چکیده:
In the 1990s, coinciding with the early years of the victory of the Islamic Revolution in Iran, Maulvi Haq Nawaz Jhangvi established a Takfiri group from religious schools belonging to the Deobandi sect in Pakistan called Sipah-e Sahaba. He declared his goal to oppose Shiites, the mourning of Sayyid al-Shuhada, and the influences of the Islamic Revolution, engaging in psychological warfare, assassination, terrorism, the physical elimination of Shiites, and the destruction of their religious sites. This extremist group completed its organization for its determined path by establishing a military wing called Lashkar-e Jhangvi. The actions of these two extremist groups, which are aligned with each other, have caused divergence in Pakistani Muslim society and intensified sectarianism, insecurity, and widespread, unjustifiable killings. In this article, while examining the lineage and roots of their formation, some aspects of their violence are addressed through news reports and statistics.
خلاصه ماشینی:
Wahhabism Criticism Research Journal; Siraj Munir|Year 3|Issue 11|Autumn 2013 // Lashkar-e Jhangvi and Sipah-e Sahaba: Representatives of Extremist Salafi Ideologies Alireza Mirzaei 1 Abstract In the 1990s, coinciding with the early years of the victory of the Islamic Revolution of Iran, Maulvi Haq Nawaz Jhangvi established a Takfiri group from religious schools belonging to the Deobandi sect in Pakistan called Sipah-e Sahaba.
com How Salafism Emerged in Pakistan For centuries, Shiites and Sunnis lived side by side in the Indian subcontinent as Muslim brothers, until extremist Salafis under the name Sipah-e Sahaba began killing Shiites, and through ruthless assassinations, they shed the blood of this group of Muslims, including women, men, and children, and in some cases, they also rose to confront them, and insecurity engulfed the environment.
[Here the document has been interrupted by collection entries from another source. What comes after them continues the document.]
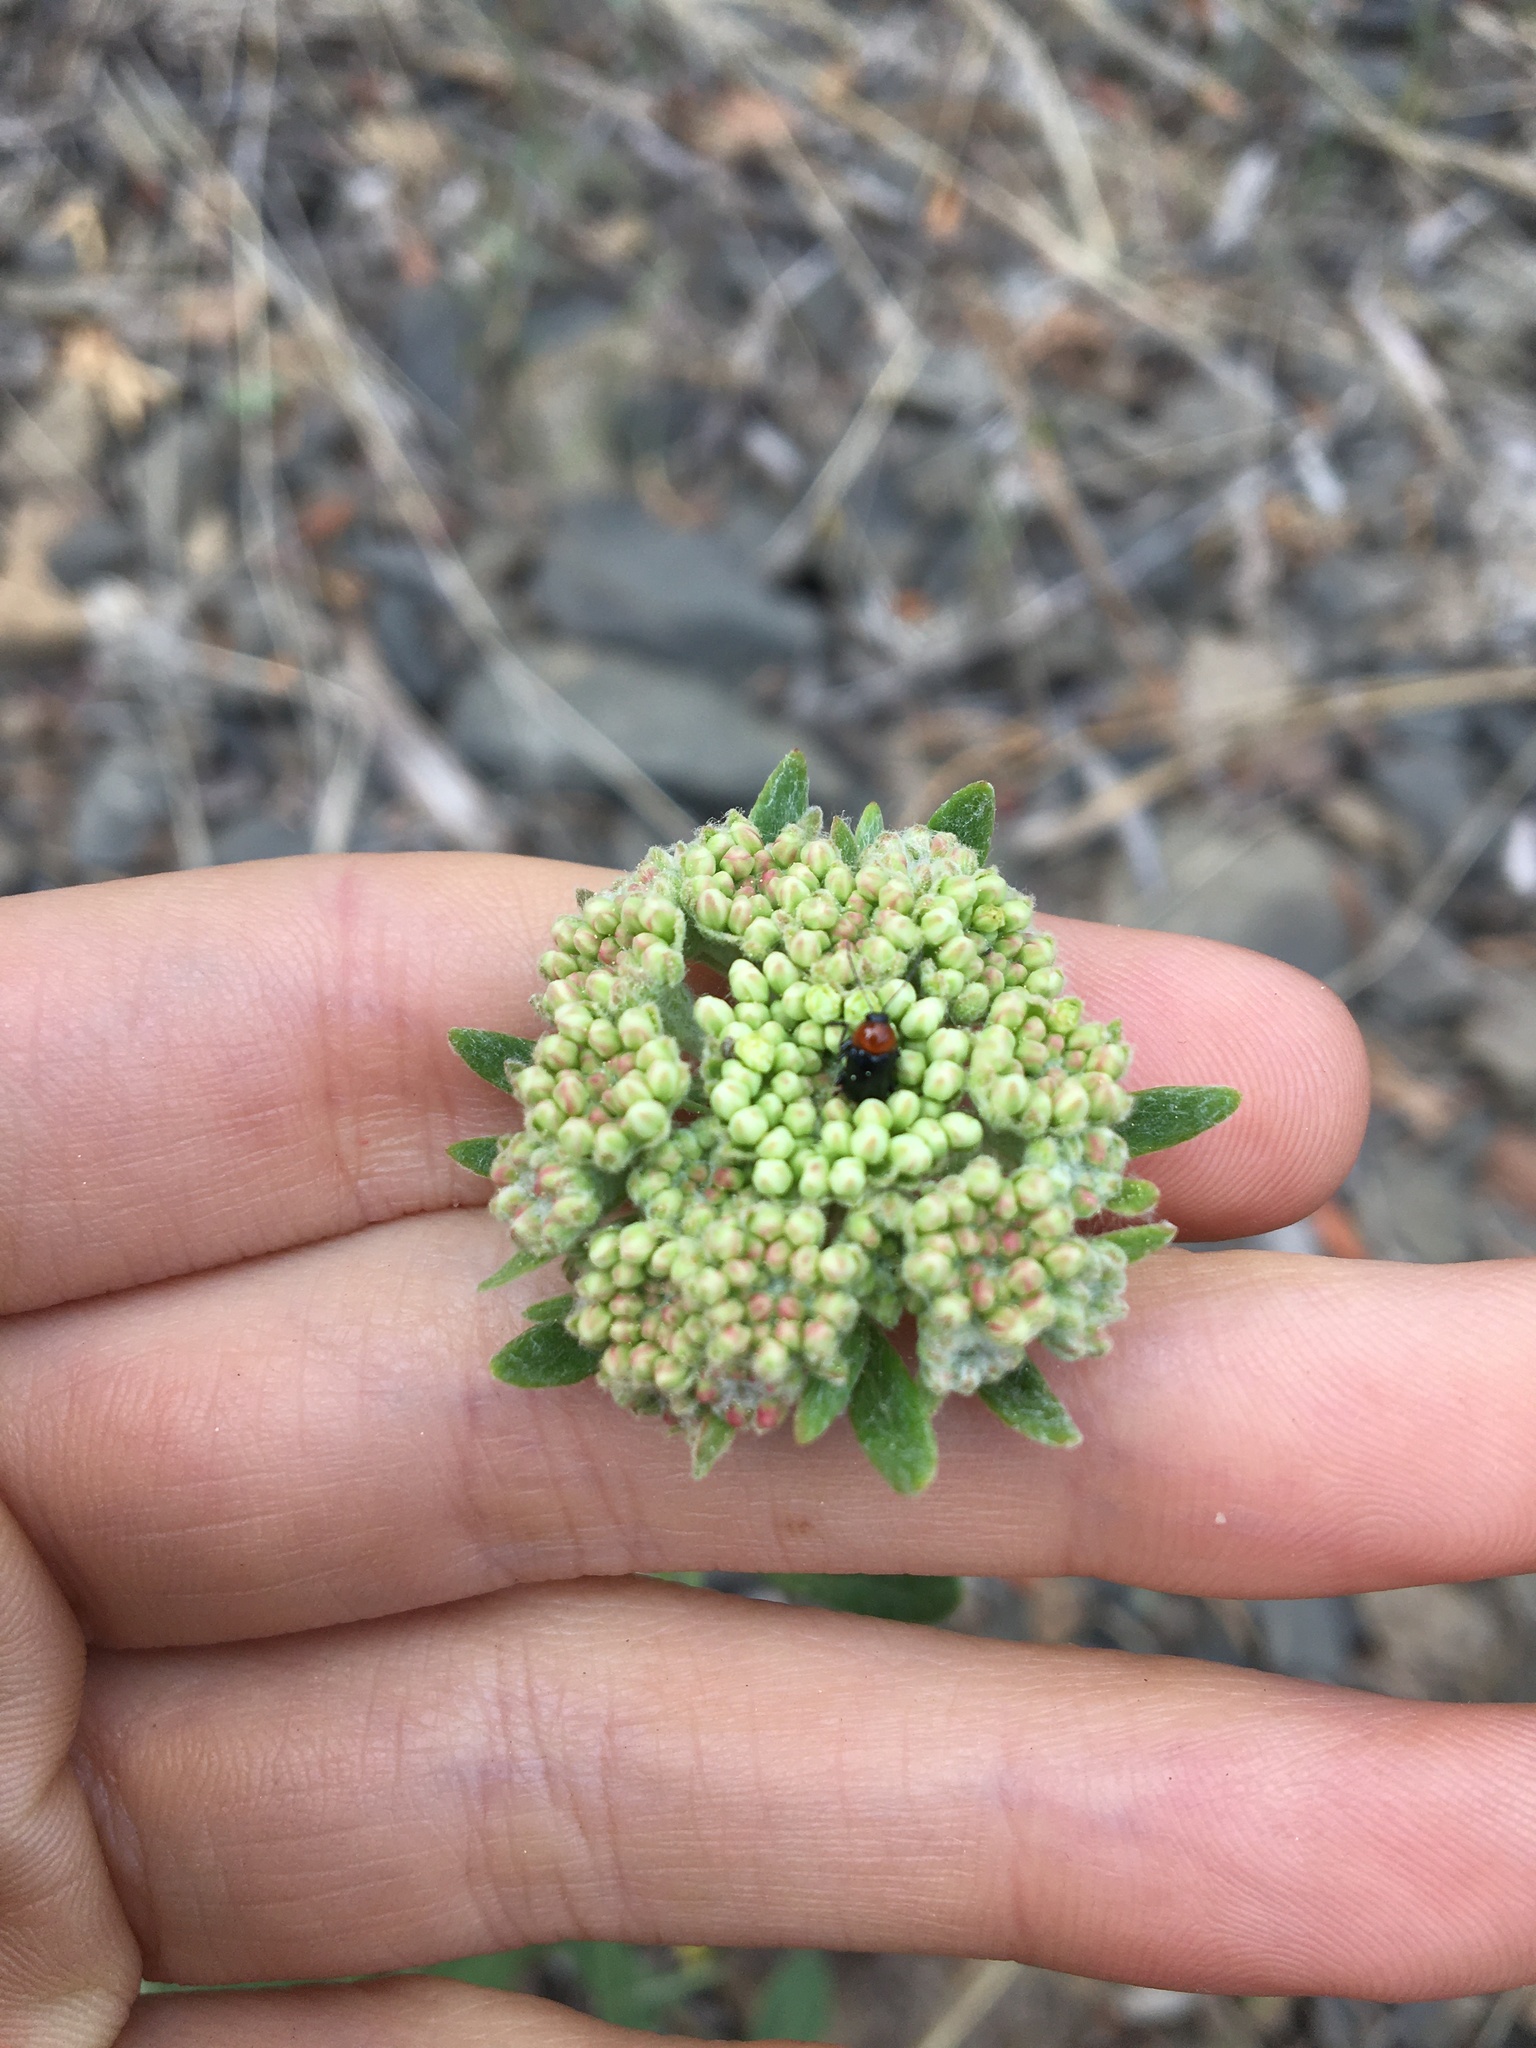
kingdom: Animalia
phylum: Arthropoda
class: Insecta
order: Coleoptera
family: Chrysomelidae
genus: Cryptocephalus
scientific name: Cryptocephalus sanguinicollis
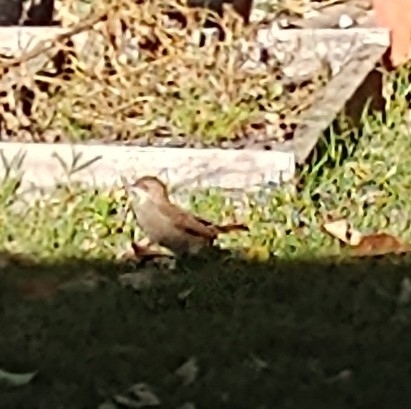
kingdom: Animalia
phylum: Chordata
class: Aves
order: Passeriformes
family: Furnariidae
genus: Furnarius
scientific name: Furnarius rufus
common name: Rufous hornero
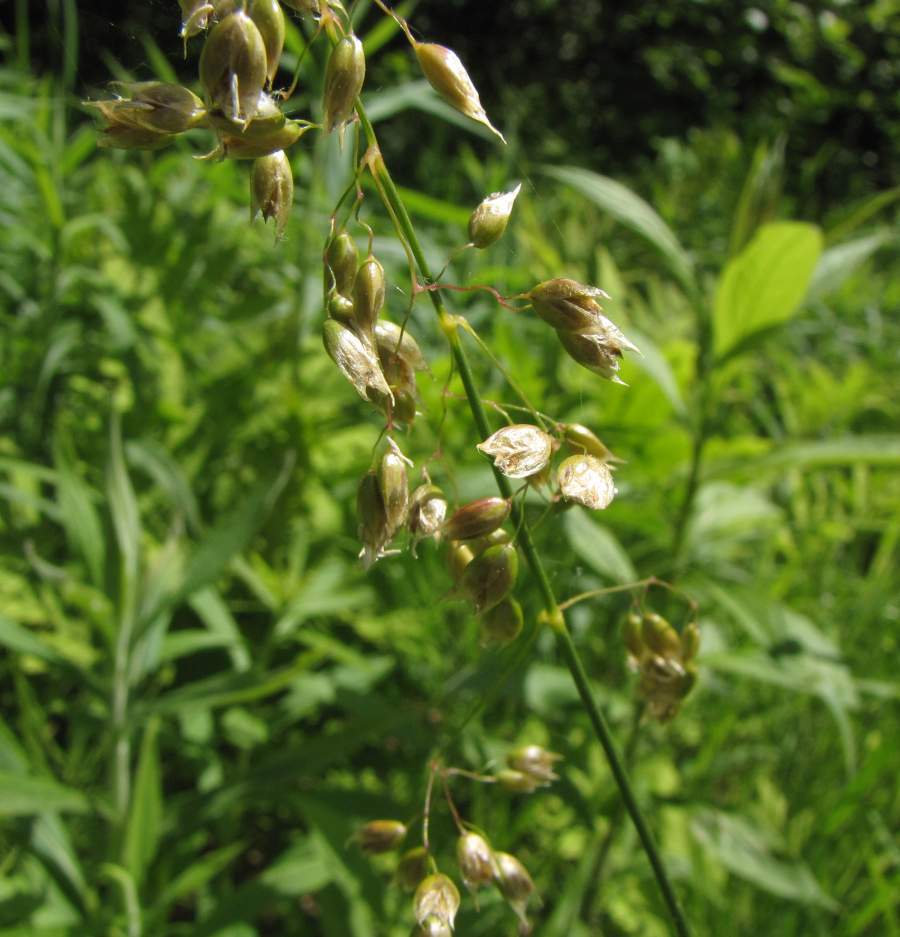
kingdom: Plantae
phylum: Tracheophyta
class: Liliopsida
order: Poales
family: Poaceae
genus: Anthoxanthum
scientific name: Anthoxanthum nitens
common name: Holy grass
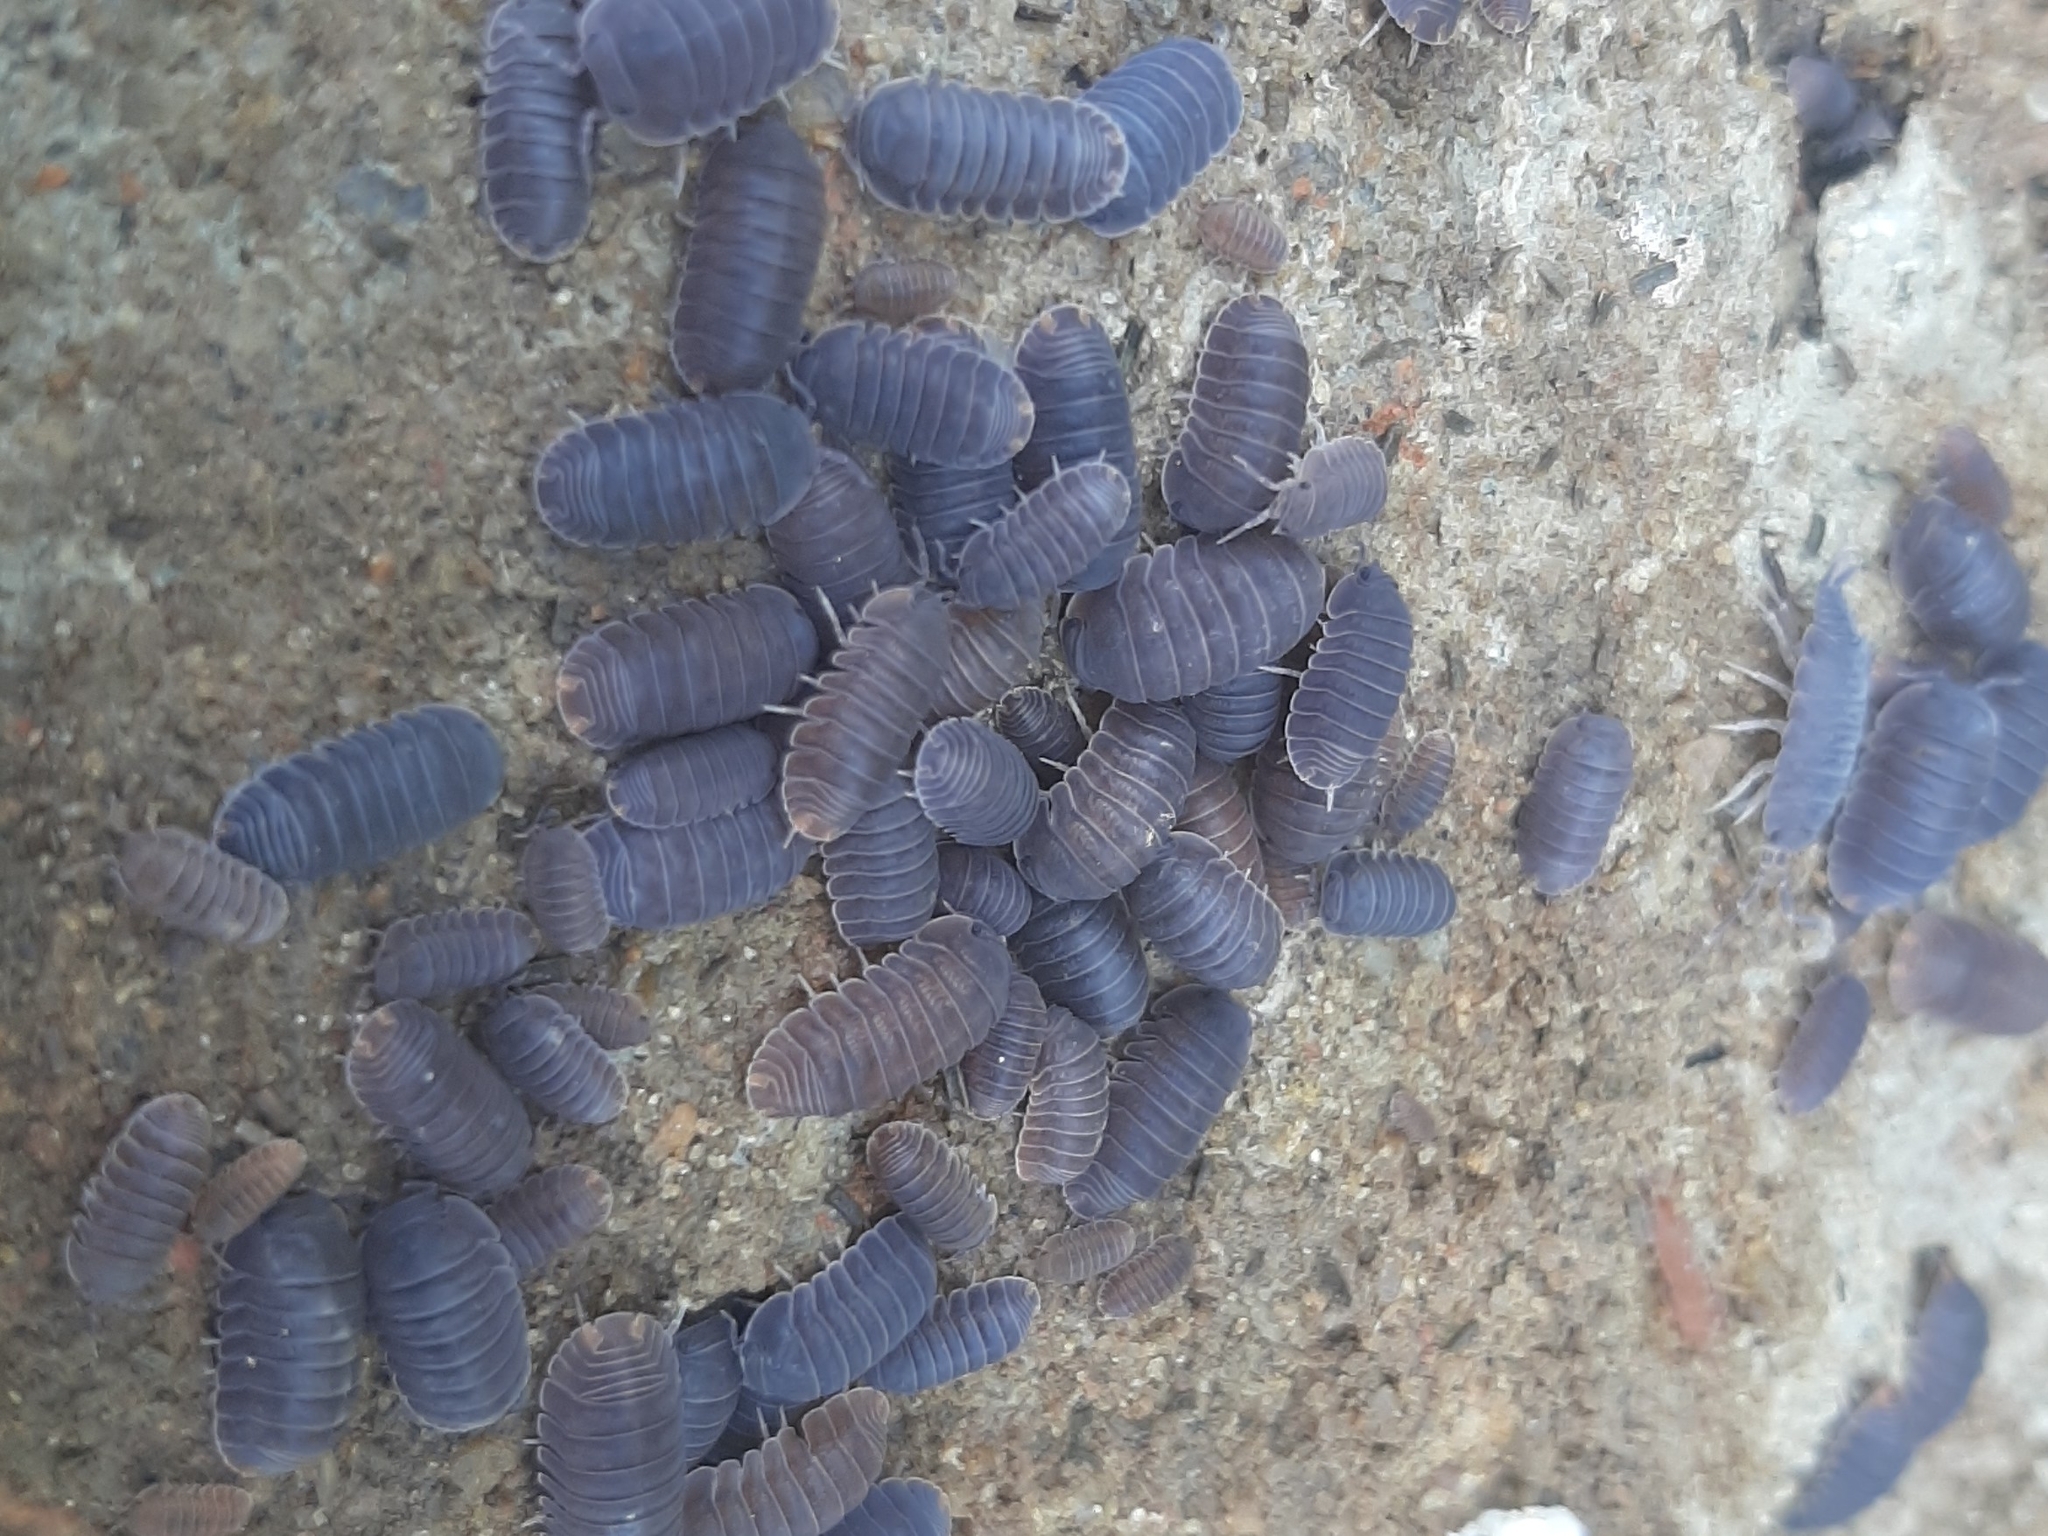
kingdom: Animalia
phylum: Arthropoda
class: Malacostraca
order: Isopoda
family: Armadillidae
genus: Cubaris
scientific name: Cubaris murina
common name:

The Sipah-e-Sahaba group was founded on September 6, 1985, through the efforts of a fanatic Sunni cleric named Maulvi Haq Nawaz Jhangvi in the city of Jhang, a suburb of Punjab province, approximately five years after the Islamic Revolution in Iran.
" 2 Shias play the largest role in the rejection and repudiation of Deobandi Salafism, and for this reason, the Sipah-e-Sahaba group and its military wing, Lashkar-e-Jhangvi, have focused their psychological, propaganda, and field destruction operations on Shiites.
3 Other political historians, while confirming the disputes between the founders of Lashkar-e-Jhangvi and some leaders of Sipah-e-Sahaba regarding dialogue with Shias, date the establishment of this terrorist group to 1994, which is the same year that Riaz Basra, the main founder of this group, escaped from A group of authors, previously cited, p.